The central bank of Turkey continues to surprise markets.
One month after the Turkish central bank stunned FX traders on Sept 24 when the covid-cripped economy whose FX reserves are collapsing announced a 200bps rate hike, going into today’s meeting the consensus of 27 analysts was for the CBRT to hike by another 150-200 bps with a median forecast for an increase of 175 basis points to 12%, and the lira surging in recent days to reflect that.
However, it was not meant to be, and in the second Turkish shock in one month, the Turkish central bank instead left the reference rate on hold. The press release said that “a significant tightening in financial conditions has been achieved, following the monetary policy and liquidity management steps taken to contain inflation expectations and risks to the inflation outlook. Accordingly, the Committee has decided to keep the policy rate unchanged, while enhancing flexibility in liquidity management and continuing with liquidity measures until inflation outlook displays a significant improvement.”

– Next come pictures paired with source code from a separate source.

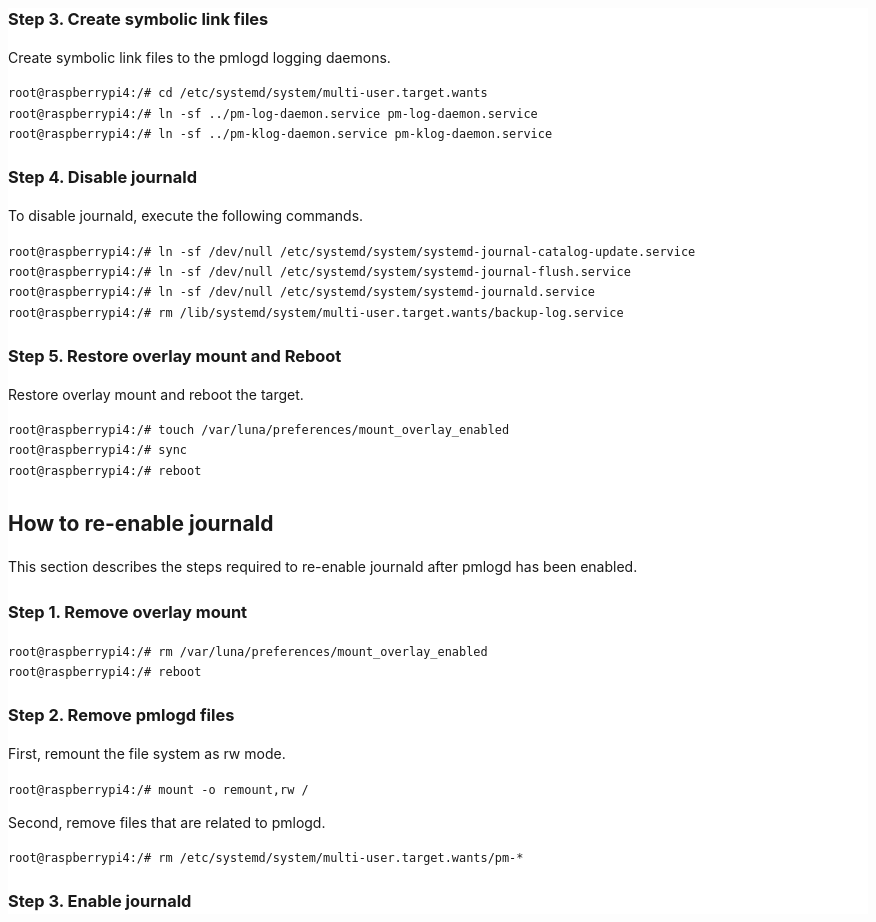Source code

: ### Step 3. Create symbolic link files

Create symbolic link files to the pmlogd logging daemons.

``` shell
root@raspberrypi4:/# cd /etc/systemd/system/multi-user.target.wants
root@raspberrypi4:/# ln -sf ../pm-log-daemon.service pm-log-daemon.service
root@raspberrypi4:/# ln -sf ../pm-klog-daemon.service pm-klog-daemon.service
```

### Step 4. Disable journald

To disable journald, execute the following commands.

``` shell
root@raspberrypi4:/# ln -sf /dev/null /etc/systemd/system/systemd-journal-catalog-update.service
root@raspberrypi4:/# ln -sf /dev/null /etc/systemd/system/systemd-journal-flush.service
root@raspberrypi4:/# ln -sf /dev/null /etc/systemd/system/systemd-journald.service
root@raspberrypi4:/# rm /lib/systemd/system/multi-user.target.wants/backup-log.service
```

### Step 5. Restore overlay mount and Reboot

Restore overlay mount and reboot the target.

``` shell
root@raspberrypi4:/# touch /var/luna/preferences/mount_overlay_enabled
root@raspberrypi4:/# sync
root@raspberrypi4:/# reboot
```

## How to re-enable journald

This section describes the steps required to re-enable journald after pmlogd has been enabled.

### Step 1. Remove overlay mount

``` shell
root@raspberrypi4:/# rm /var/luna/preferences/mount_overlay_enabled
root@raspberrypi4:/# reboot
```

### Step 2. Remove pmlogd files

First, remount the file system as rw mode.

``` shell
root@raspberrypi4:/# mount -o remount,rw /
```

Second, remove files that are related to pmlogd.

``` shell
root@raspberrypi4:/# rm /etc/systemd/system/multi-user.target.wants/pm-*
```

### Step 3. Enable journald
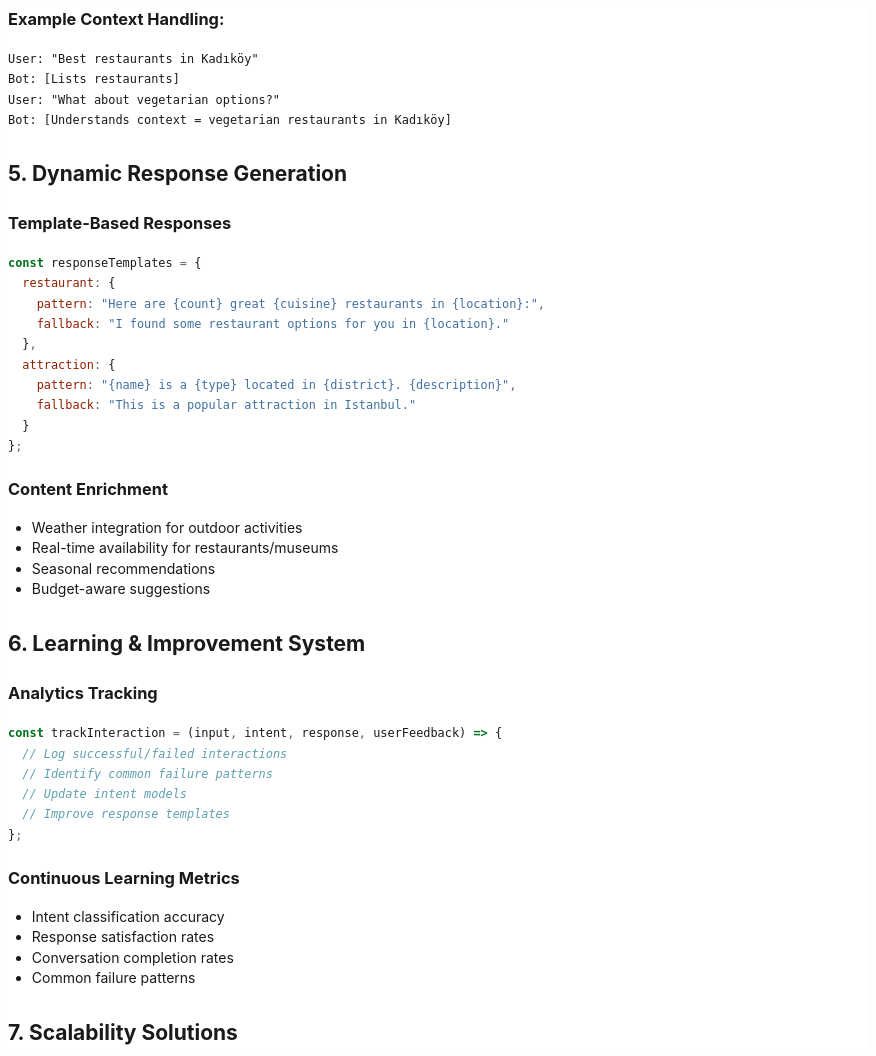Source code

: ### Example Context Handling:
```
User: "Best restaurants in Kadıköy"
Bot: [Lists restaurants]
User: "What about vegetarian options?"
Bot: [Understands context = vegetarian restaurants in Kadıköy]
```

## 5. Dynamic Response Generation

### Template-Based Responses
```javascript
const responseTemplates = {
  restaurant: {
    pattern: "Here are {count} great {cuisine} restaurants in {location}:",
    fallback: "I found some restaurant options for you in {location}."
  },
  attraction: {
    pattern: "{name} is a {type} located in {district}. {description}",
    fallback: "This is a popular attraction in Istanbul."
  }
};
```

### Content Enrichment
- Weather integration for outdoor activities
- Real-time availability for restaurants/museums
- Seasonal recommendations
- Budget-aware suggestions

## 6. Learning & Improvement System

### Analytics Tracking
```javascript
const trackInteraction = (input, intent, response, userFeedback) => {
  // Log successful/failed interactions
  // Identify common failure patterns
  // Update intent models
  // Improve response templates
};
```

### Continuous Learning Metrics
- Intent classification accuracy
- Response satisfaction rates
- Conversation completion rates
- Common failure patterns

## 7. Scalability Solutions
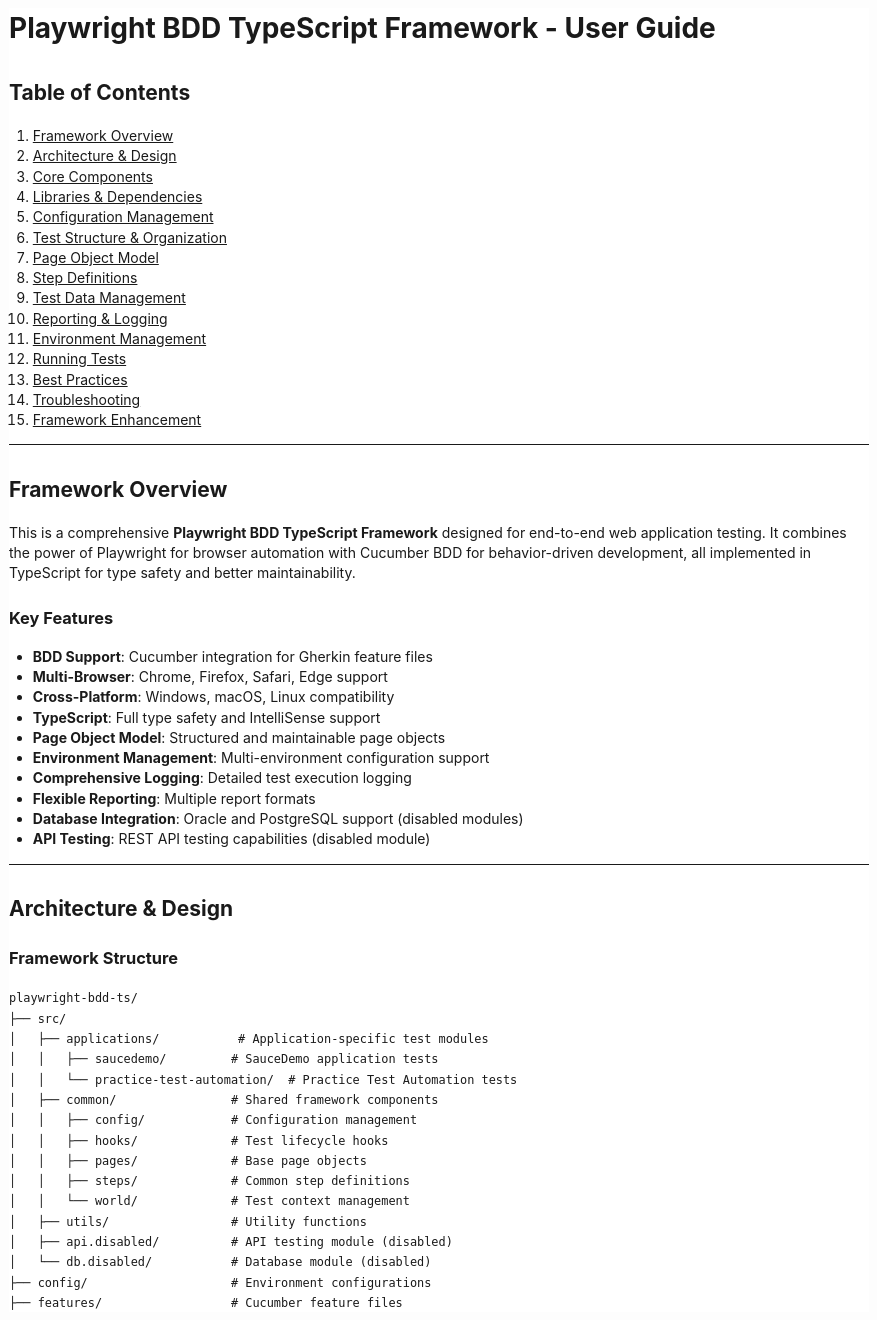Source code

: # Playwright BDD TypeScript Framework - User Guide

## Table of Contents
1. [Framework Overview](#framework-overview)
2. [Architecture & Design](#architecture--design)
3. [Core Components](#core-components)
4. [Libraries & Dependencies](#libraries--dependencies)
5. [Configuration Management](#configuration-management)
6. [Test Structure & Organization](#test-structure--organization)
7. [Page Object Model](#page-object-model)
8. [Step Definitions](#step-definitions)
9. [Test Data Management](#test-data-management)
10. [Reporting & Logging](#reporting--logging)
11. [Environment Management](#environment-management)
12. [Running Tests](#running-tests)
13. [Best Practices](#best-practices)
14. [Troubleshooting](#troubleshooting)
15. [Framework Enhancement](#framework-enhancement)

---

## Framework Overview

This is a comprehensive **Playwright BDD TypeScript Framework** designed for end-to-end web application testing. It combines the power of Playwright for browser automation with Cucumber BDD for behavior-driven development, all implemented in TypeScript for type safety and better maintainability.

### Key Features
- **BDD Support**: Cucumber integration for Gherkin feature files
- **Multi-Browser**: Chrome, Firefox, Safari, Edge support
- **Cross-Platform**: Windows, macOS, Linux compatibility
- **TypeScript**: Full type safety and IntelliSense support
- **Page Object Model**: Structured and maintainable page objects
- **Environment Management**: Multi-environment configuration support
- **Comprehensive Logging**: Detailed test execution logging
- **Flexible Reporting**: Multiple report formats
- **Database Integration**: Oracle and PostgreSQL support (disabled modules)
- **API Testing**: REST API testing capabilities (disabled module)

---

## Architecture & Design

### Framework Structure
```
playwright-bdd-ts/
├── src/
│   ├── applications/           # Application-specific test modules
│   │   ├── saucedemo/         # SauceDemo application tests
│   │   └── practice-test-automation/  # Practice Test Automation tests
│   ├── common/                # Shared framework components
│   │   ├── config/            # Configuration management
│   │   ├── hooks/             # Test lifecycle hooks
│   │   ├── pages/             # Base page objects
│   │   ├── steps/             # Common step definitions
│   │   └── world/             # Test context management
│   ├── utils/                 # Utility functions
│   ├── api.disabled/          # API testing module (disabled)
│   └── db.disabled/           # Database module (disabled)
├── config/                    # Environment configurations
├── features/                  # Cucumber feature files
```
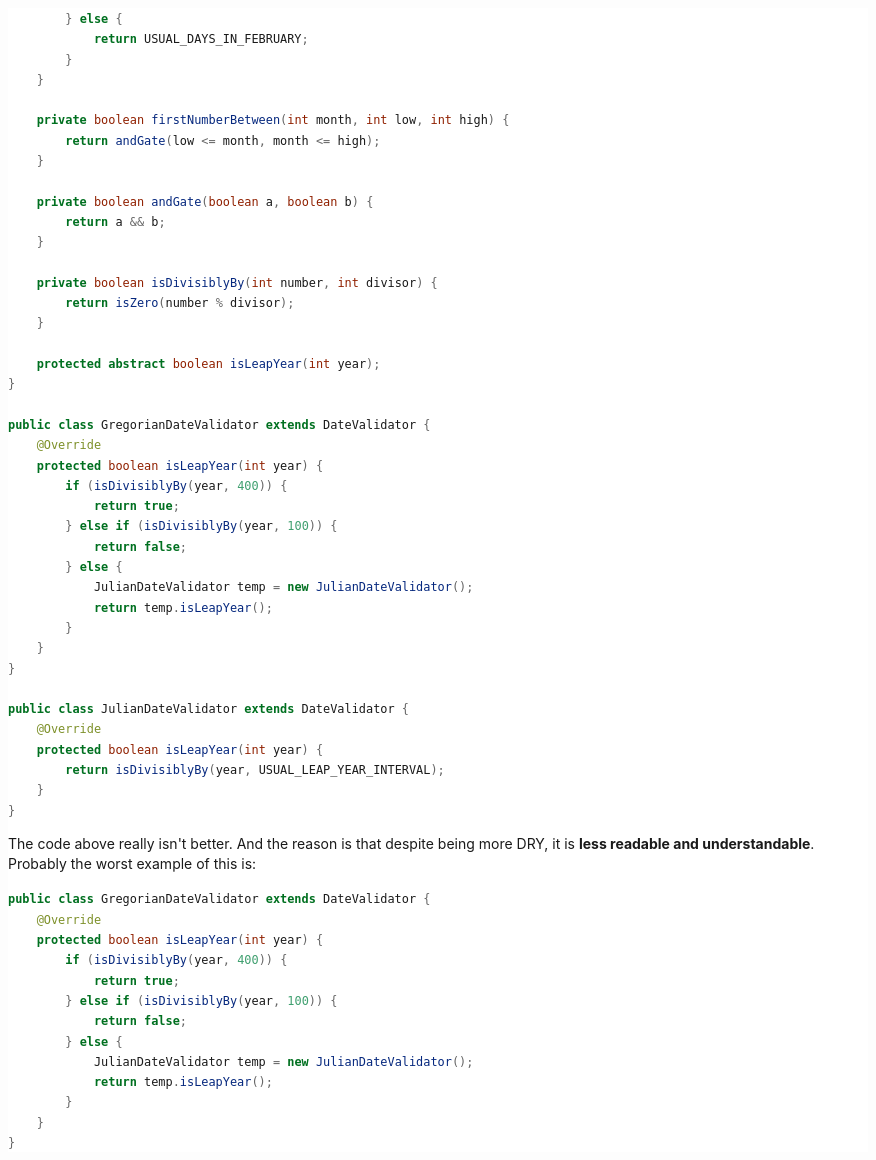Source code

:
 ```java
        } else {
            return USUAL_DAYS_IN_FEBRUARY;
        }
    }
    
    private boolean firstNumberBetween(int month, int low, int high) {
        return andGate(low <= month, month <= high);
    }
    
    private boolean andGate(boolean a, boolean b) {
        return a && b;
    }
    
    private boolean isDivisiblyBy(int number, int divisor) {
        return isZero(number % divisor);
    }
    
    protected abstract boolean isLeapYear(int year);
}

public class GregorianDateValidator extends DateValidator {
    @Override
    protected boolean isLeapYear(int year) {
        if (isDivisiblyBy(year, 400)) {
            return true;
        } else if (isDivisiblyBy(year, 100)) {
            return false;
        } else {
            JulianDateValidator temp = new JulianDateValidator();
            return temp.isLeapYear();
        }
    }
}

public class JulianDateValidator extends DateValidator {
    @Override
    protected boolean isLeapYear(int year) {
        return isDivisiblyBy(year, USUAL_LEAP_YEAR_INTERVAL);
    }
}
```

The code above really isn't better. And the reason is that despite being more DRY, it is **less readable and understandable**. Probably the worst example of this is:

```java
public class GregorianDateValidator extends DateValidator {
    @Override
    protected boolean isLeapYear(int year) {
        if (isDivisiblyBy(year, 400)) {
            return true;
        } else if (isDivisiblyBy(year, 100)) {
            return false;
        } else {
            JulianDateValidator temp = new JulianDateValidator();
            return temp.isLeapYear();
        }
    }
}
```
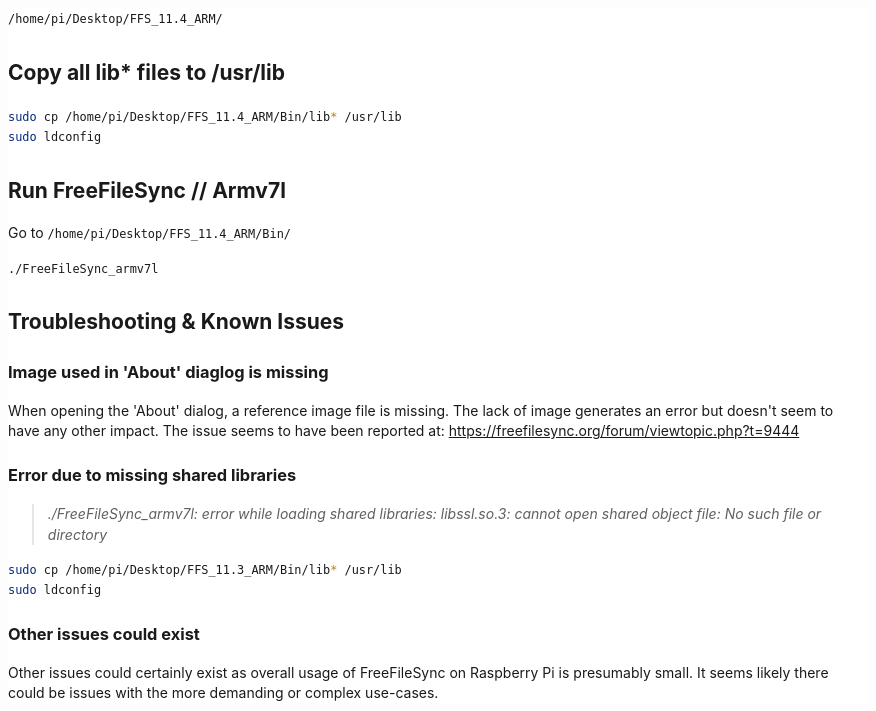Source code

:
 ```bash
/home/pi/Desktop/FFS_11.4_ARM/
```

## Copy all lib\* files to /usr/lib

```bash
sudo cp /home/pi/Desktop/FFS_11.4_ARM/Bin/lib* /usr/lib
sudo ldconfig
```

## Run FreeFileSync // Armv7l

Go to `/home/pi/Desktop/FFS_11.4_ARM/Bin/`

```bash
./FreeFileSync_armv7l
```

## Troubleshooting & Known Issues

### Image used in 'About' diaglog is missing

When opening the 'About' dialog, a reference image file is missing. The lack of image generates an error but doesn't seem to have any other impact.
The issue seems to have been reported at:
<https://freefilesync.org/forum/viewtopic.php?t=9444>

### Error due to missing shared libraries

> _./FreeFileSync_armv7l: error while loading shared libraries: libssl.so.3: cannot open shared object file: No such file or directory_

```bash
sudo cp /home/pi/Desktop/FFS_11.3_ARM/Bin/lib* /usr/lib
sudo ldconfig
```

### Other issues could exist

Other issues could certainly exist as overall usage of FreeFileSync on Raspberry Pi is presumably small. It seems likely there could be issues with the more demanding or complex use-cases.
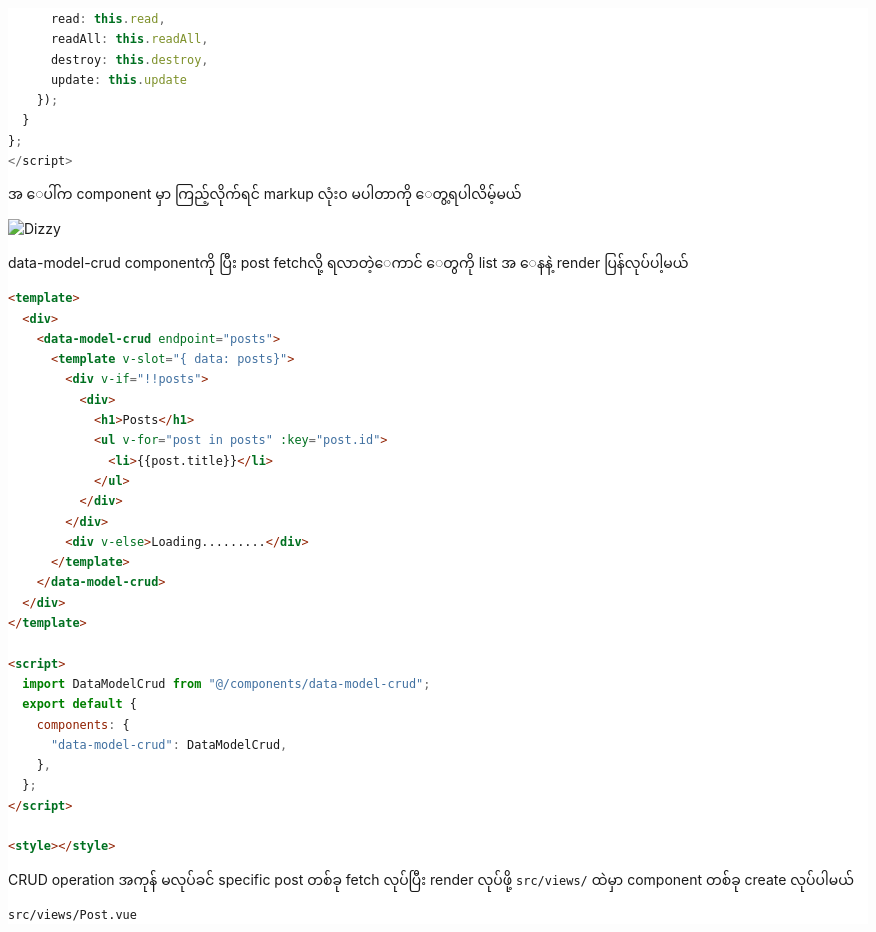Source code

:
 ```javascript
      read: this.read,
      readAll: this.readAll,
      destroy: this.destroy,
      update: this.update
    });
  }
};
</script>
```

အ ေပါ်က component မှာ ကြည့်လိုက်ရင် markup လုံး၀ မပါတာကို ေတွ့ရပါလိမ့်မယ်

![Dizzy](https://img.devrant.com/devrant/rant/r_462432_ZzKQZ.gif)

data-model-crud componentကို ပြီး post fetchလို့ ရလာတဲ့ေကာင် ေတွကို list အ ေနနဲ့ render ပြန်လုပ်ပါ့မယ်

```html
<template>
  <div>
    <data-model-crud endpoint="posts">
      <template v-slot="{ data: posts}">
        <div v-if="!!posts">
          <div>
            <h1>Posts</h1>
            <ul v-for="post in posts" :key="post.id">
              <li>{{post.title}}</li>
            </ul>
          </div>
        </div>
        <div v-else>Loading.........</div>
      </template>
    </data-model-crud>
  </div>
</template>

<script>
  import DataModelCrud from "@/components/data-model-crud";
  export default {
    components: {
      "data-model-crud": DataModelCrud,
    },
  };
</script>

<style></style>
```

CRUD operation အကုန် မလုပ်ခင် specific post တစ်ခု fetch လုပ်ပြီး render လုပ်ဖို့ `src/views/` ထဲမှာ component တစ်ခု create လုပ်ပါမယ်

`src/views/Post.vue`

The bank also said that the “expected moderation in imports has started with the phasing out of pandemic-related supportive policies” and added that “the strong recovery in exports of goods, relatively low levels of commodity prices and the level of the real exchange rate will support the current account balance in the upcoming periods. As a result of fast economic recovery with strong credit momentum, and financial market developments, inflation followed a higher-than-envisaged path.”
At this point it is unclear if the Erdogan regime believes in lower or higher rates to fight inflation.
However in yet another surprise, while the CBRT kept the policy rate on hold, the central bank adopted unconventional tightening by raising the upper bound of its interest-rate corridor. Specifically, the CBRT set the margin between the CBRT Late Liquidity Window lending rate and overnight lending rate as 300bps. That means the LLW lending rate is now 14.75% vs 13.25% prior and that the central bank will prefer less conventional measures going forward, in what appears to be a market test of how traders would respond.
Sadly for Erdogan, they did not respond as the CBRT had desired because in kneejerk reaction, the USDTRY rallied 2% on the decision, as the Lira plunged to a new record low of 7.9797…
… and just shy of the 8.00 psychological level, as all those who were expecting a continuation of the tightening cycle were just stopped out.
And that’s how you lose money in an instant if you expect continuity from an authoritarian ruler.